Intervention de Roger Madec

Réunion du 27 février 2006 à 15h00
Égalité des chances — Article 3 bis priorité

Photo de Roger MadecRoger Madec :

Qui plus est, l'OCDE elle-même a reconnu que la flexibilité n'avait qu'un effet « ambigu » sur le chômage.

En définitive, le CPE n'apportera aux entreprises aucune incitation supplémentaire à l'embauche. En revanche, les dommages collatéraux pour les jeunes salariés seront considérables. Comment faire valoir ses droits lorsque l'on peut être licencié sans motif ? Comment faire respecter sa dignité alors qu'à la moindre contrariété l'employeur peut mettre fin au contrat de travail ? Selon une récente étude de la SOFRES, 40 % des salariés du privé déclarent ne pas se syndiquer « par peur des représailles » ; il est fort à craindre que ce chiffre n'atteigne 100 % parmi ces jeunes en situation précaire. Quant au droit de grève, il demeurera pendant deux ans une possibilité bien lointaine pour eux !

Au regard de son inefficacité et de l'importance de ses effets pervers, cette mesure doit de toute évidence être retirée. La gravité du chômage des jeunes ne peut justifier l'adoption de toutes sortes de mesures qui fragilisent le monde du travail, et nous devons nous méfier de l'alarmisme du Gouvernement, qui brandit l'épouvantail du chômage pour casser le code du travail.

Certes, le taux des actifs de moins de vingt-cinq ans en recherche d'emploi est en France, avec 23 %, l'un des plus élevés d'Europe.

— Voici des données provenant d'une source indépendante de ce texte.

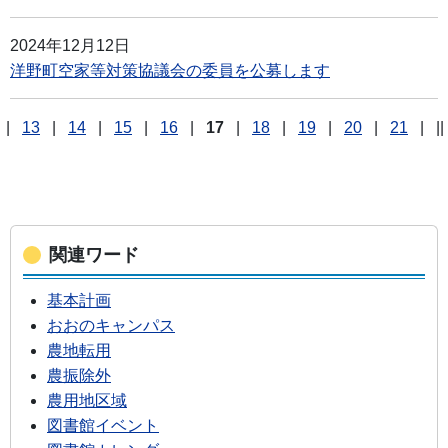
2024年12月12日
洋野町空家等対策協議会の委員を公募します
|
13
|
14
|
15
|
16
|
17
|
18
|
19
|
20
|
21
|
||
関連ワード
基本計画
おおのキャンパス
農地転用
農振除外
農用地区域
図書館イベント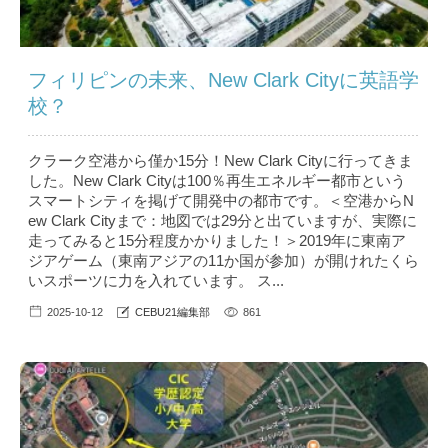
フィリピンの未来、New Clark Cityに英語学
校？
クラーク空港から僅か15分！New Clark Cityに行ってきま
した。New Clark Cityは100％再生エネルギー都市という
スマートシティを掲げて開発中の都市です。＜空港からN
ew Clark Cityまで：地図では29分と出ていますが、実際に
走ってみると15分程度かかりました！＞2019年に東南ア
ジアゲーム（東南アジアの11か国が参加）が開けれたくら
いスポーツに力を入れています。 ス...
2025-10-12
CEBU21編集部
861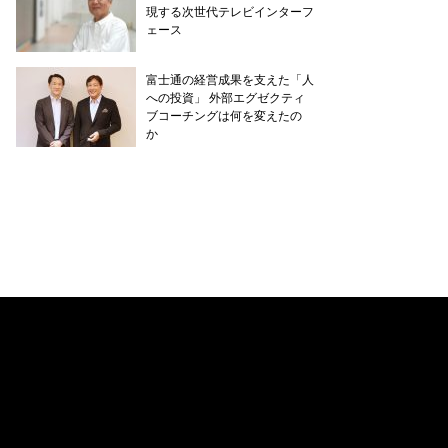
現する次世代テレビインターフ
ェース
富士通の経営成果を支えた「人
への投資」 外部エグゼクティ
ブコーチングは何を変えたの
か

En revanche cette proportion tombe à 8, 1 % si l'on rapporte les jeunes chômeurs à l'ensemble de la population des quinze-vingt-cinq ans, soit un chiffre très comparable à celui de l'Angleterre.

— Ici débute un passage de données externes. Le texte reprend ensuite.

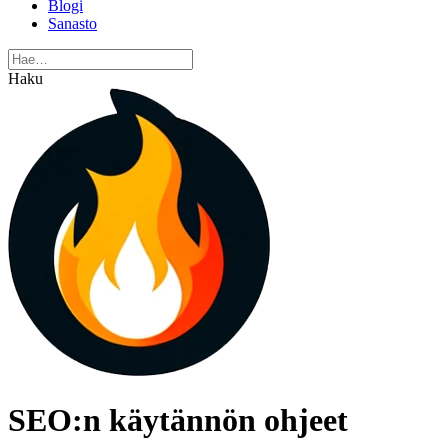
Blogi
Sanasto
Haku
SEO:n käytännön ohjeet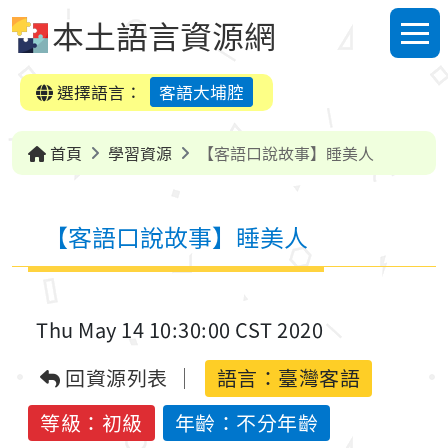
跳到中央內容區塊
本土語言資源網
選單
選擇語言：
客語大埔腔
首頁
學習資源
【客語口說故事】睡美人
【客語口說故事】睡美人
Thu May 14 10:30:00 CST 2020
回資源列表
語言：
臺灣客語
等級：初級
年齡：不分年齡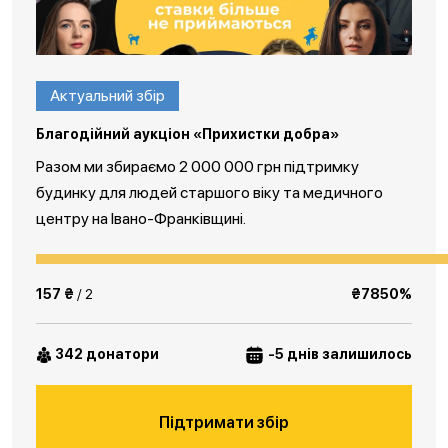
Актуальний збір
Благодійний аукціон «Прихистки добра»
Разом ми збираємо 2 000 000 грн підтримку
будинку для людей старшого віку та медичного
центру на Івано-Франківщині.
157 ₴
/ 2
₴7850%
342 донатори
-5 днів залишилось
Підтримати збір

Par ailleurs, le Premier ministre répète qu'il faut onze ans à un jeune pour s'insérer durablement sur le marché du travail. En réalité, trois ans après la sortie du système éducatif, 80 % des jeunes ont déjà un emploi, et les deux tiers travaillent en CDI. Dans ces conditions, on comprend mal pourquoi il faudrait infliger un CPE à toute la jeunesse alors que, pour sa plus grande partie, elle peut espérer travailler en CDI. Quant à la minorité de jeunes les plus en difficulté, elle restera de toute façon en dehors de ce dispositif.

Une autre voie existe, messieurs les ministres délégués, une méthode qui a permis entre 1997 et 2002 de réduire de 200 000 le nombre des jeunes au chômage. Mais, depuis le début de la législature, ce chiffre n'a cessé de recommencer d'augmenter, et l'on compte aujourd'hui 30 000 jeunes chômeurs supplémentaires, puisque vous vous êtes empressés de mettre à bas le système des emplois-jeunes, qui avait pourtant porté ses fruits.

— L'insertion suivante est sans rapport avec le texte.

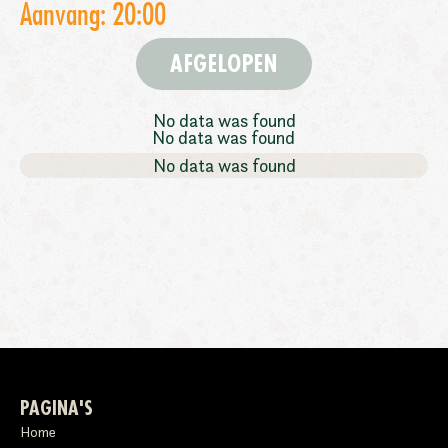
Aanvang: 20:00
AFGELOPEN
No data was found
No data was found
No data was found
PAGINA'S
Home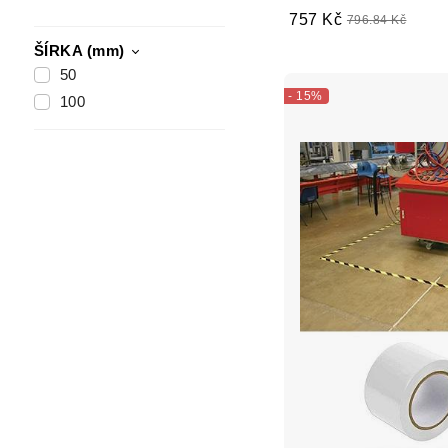
757 Kč
796.84 Kč
ŠÍRKA (mm)
50
- 15%
100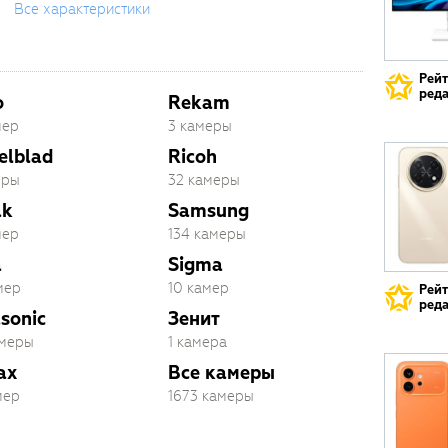
Все характеристики
Рей
реда
o
Rekam
мер
3 камеры
elblad
Ricoh
еры
32 камеры
ak
Samsung
мер
134 камеры
a
Sigma
мер
10 камер
Рей
реда
sonic
Зенит
амеры
1 камера
ax
Все камеры
мер
1673 камеры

Aujourd'hui, le Gouvernement cherche à tirer parti de ce bilan désastreux et à exploiter le désarroi grandissant des jeunes pour déréglementer le marché du travail. Mais ceux-ci ne sont pas prêts à n'importe quoi, croyez-le, car ils savent que d'autres solutions existent.

Ni le chômage ni la flexibilité des jeunes ne sont une fatalité ; la gauche l'a prouvé par le passé, et nous nous proposons de recommencer aujourd'hui en vous invitant à supprimer de l'article 3 bis, qui est vraiment indigne du marché du travail au xxie siècle.